§ **Data provided**

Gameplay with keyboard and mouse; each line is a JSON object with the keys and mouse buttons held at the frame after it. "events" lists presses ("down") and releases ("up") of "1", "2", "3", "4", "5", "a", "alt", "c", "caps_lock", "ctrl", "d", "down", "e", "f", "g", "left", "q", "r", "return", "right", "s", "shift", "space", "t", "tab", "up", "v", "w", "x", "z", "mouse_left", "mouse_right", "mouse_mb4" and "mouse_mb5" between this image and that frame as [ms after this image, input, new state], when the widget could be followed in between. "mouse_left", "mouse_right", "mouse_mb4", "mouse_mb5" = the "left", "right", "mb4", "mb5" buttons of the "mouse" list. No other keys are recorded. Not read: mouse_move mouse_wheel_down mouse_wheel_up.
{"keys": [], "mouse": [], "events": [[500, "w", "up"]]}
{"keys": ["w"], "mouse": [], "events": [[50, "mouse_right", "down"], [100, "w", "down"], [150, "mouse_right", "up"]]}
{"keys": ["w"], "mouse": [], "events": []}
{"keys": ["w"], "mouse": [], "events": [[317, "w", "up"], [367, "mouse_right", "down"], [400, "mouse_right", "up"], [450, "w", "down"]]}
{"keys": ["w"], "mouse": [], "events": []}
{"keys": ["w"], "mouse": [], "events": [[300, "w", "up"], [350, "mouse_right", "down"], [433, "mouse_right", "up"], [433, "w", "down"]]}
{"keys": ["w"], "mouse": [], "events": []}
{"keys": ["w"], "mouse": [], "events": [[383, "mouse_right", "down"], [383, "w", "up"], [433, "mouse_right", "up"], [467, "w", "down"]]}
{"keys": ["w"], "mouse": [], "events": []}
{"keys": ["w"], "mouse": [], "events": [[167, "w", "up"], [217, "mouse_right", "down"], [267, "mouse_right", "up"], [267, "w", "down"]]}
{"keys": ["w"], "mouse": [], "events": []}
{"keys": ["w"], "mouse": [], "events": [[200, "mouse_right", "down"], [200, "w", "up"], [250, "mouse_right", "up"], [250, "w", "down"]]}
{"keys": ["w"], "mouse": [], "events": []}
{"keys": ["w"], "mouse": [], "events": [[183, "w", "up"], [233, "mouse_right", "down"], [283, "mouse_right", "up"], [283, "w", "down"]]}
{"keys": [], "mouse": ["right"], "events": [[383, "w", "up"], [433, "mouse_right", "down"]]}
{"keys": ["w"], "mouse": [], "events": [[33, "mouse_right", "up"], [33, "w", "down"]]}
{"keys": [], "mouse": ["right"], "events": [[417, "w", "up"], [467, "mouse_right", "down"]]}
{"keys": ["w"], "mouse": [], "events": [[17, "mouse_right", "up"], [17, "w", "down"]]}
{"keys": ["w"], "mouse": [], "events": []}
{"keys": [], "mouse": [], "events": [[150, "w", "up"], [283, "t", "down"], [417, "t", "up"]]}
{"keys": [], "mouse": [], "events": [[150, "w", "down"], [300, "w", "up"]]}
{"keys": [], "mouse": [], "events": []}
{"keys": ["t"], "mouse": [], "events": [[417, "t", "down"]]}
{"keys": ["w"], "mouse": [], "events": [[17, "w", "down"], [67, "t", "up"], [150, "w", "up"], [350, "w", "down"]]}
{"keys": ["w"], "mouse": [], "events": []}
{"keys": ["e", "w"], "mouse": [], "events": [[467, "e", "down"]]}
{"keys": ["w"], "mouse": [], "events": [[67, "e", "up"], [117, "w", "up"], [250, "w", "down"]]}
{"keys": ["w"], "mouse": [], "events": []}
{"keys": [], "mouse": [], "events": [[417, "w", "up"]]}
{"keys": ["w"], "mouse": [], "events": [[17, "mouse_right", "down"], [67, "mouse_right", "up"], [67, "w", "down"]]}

§ **Task directions**
Write each line above out exactly.

§ **Response to the exercise**
Gameplay with keyboard and mouse; each line is a JSON object with the keys and mouse buttons held at the frame after it. "events" lists presses ("down") and releases ("up") of "1", "2", "3", "4", "5", "a", "alt", "c", "caps_lock", "ctrl", "d", "down", "e", "f", "g", "left", "q", "r", "return", "right", "s", "shift", "space", "t", "tab", "up", "v", "w", "x", "z", "mouse_left", "mouse_right", "mouse_mb4" and "mouse_mb5" between this image and that frame as [ms after this image, input, new state], when the widget could be followed in between. "mouse_left", "mouse_right", "mouse_mb4", "mouse_mb5" = the "left", "right", "mb4", "mb5" buttons of the "mouse" list. No other keys are recorded. Not read: mouse_move mouse_wheel_down mouse_wheel_up.
{"keys": [], "mouse": [], "events": [[500, "w", "up"]]}
{"keys": ["w"], "mouse": [], "events": [[50, "mouse_right", "down"], [100, "w", "down"], [150, "mouse_right", "up"]]}
{"keys": ["w"], "mouse": [], "events": []}
{"keys": ["w"], "mouse": [], "events": [[317, "w", "up"], [367, "mouse_right", "down"], [400, "mouse_right", "up"], [450, "w", "down"]]}
{"keys": ["w"], "mouse": [], "events": []}
{"keys": ["w"], "mouse": [], "events": [[300, "w", "up"], [350, "mouse_right", "down"], [433, "mouse_right", "up"], [433, "w", "down"]]}
{"keys": ["w"], "mouse": [], "events": []}
{"keys": ["w"], "mouse": [], "events": [[383, "mouse_right", "down"], [383, "w", "up"], [433, "mouse_right", "up"], [467, "w", "down"]]}
{"keys": ["w"], "mouse": [], "events": []}
{"keys": ["w"], "mouse": [], "events": [[167, "w", "up"], [217, "mouse_right", "down"], [267, "mouse_right", "up"], [267, "w", "down"]]}
{"keys": ["w"], "mouse": [], "events": []}
{"keys": ["w"], "mouse": [], "events": [[200, "mouse_right", "down"], [200, "w", "up"], [250, "mouse_right", "up"], [250, "w", "down"]]}
{"keys": ["w"], "mouse": [], "events": []}
{"keys": ["w"], "mouse": [], "events": [[183, "w", "up"], [233, "mouse_right", "down"], [283, "mouse_right", "up"], [283, "w", "down"]]}
{"keys": [], "mouse": ["right"], "events": [[383, "w", "up"], [433, "mouse_right", "down"]]}
{"keys": ["w"], "mouse": [], "events": [[33, "mouse_right", "up"], [33, "w", "down"]]}
{"keys": [], "mouse": ["right"], "events": [[417, "w", "up"], [467, "mouse_right", "down"]]}
{"keys": ["w"], "mouse": [], "events": [[17, "mouse_right", "up"], [17, "w", "down"]]}
{"keys": ["w"], "mouse": [], "events": []}
{"keys": [], "mouse": [], "events": [[150, "w", "up"], [283, "t", "down"], [417, "t", "up"]]}
{"keys": [], "mouse": [], "events": [[150, "w", "down"], [300, "w", "up"]]}
{"keys": [], "mouse": [], "events": []}
{"keys": ["t"], "mouse": [], "events": [[417, "t", "down"]]}
{"keys": ["w"], "mouse": [], "events": [[17, "w", "down"], [67, "t", "up"], [150, "w", "up"], [350, "w", "down"]]}
{"keys": ["w"], "mouse": [], "events": []}
{"keys": ["e", "w"], "mouse": [], "events": [[467, "e", "down"]]}
{"keys": ["w"], "mouse": [], "events": [[67, "e", "up"], [117, "w", "up"], [250, "w", "down"]]}
{"keys": ["w"], "mouse": [], "events": []}
{"keys": [], "mouse": [], "events": [[417, "w", "up"]]}
{"keys": ["w"], "mouse": [], "events": [[17, "mouse_right", "down"], [67, "mouse_right", "up"], [67, "w", "down"]]}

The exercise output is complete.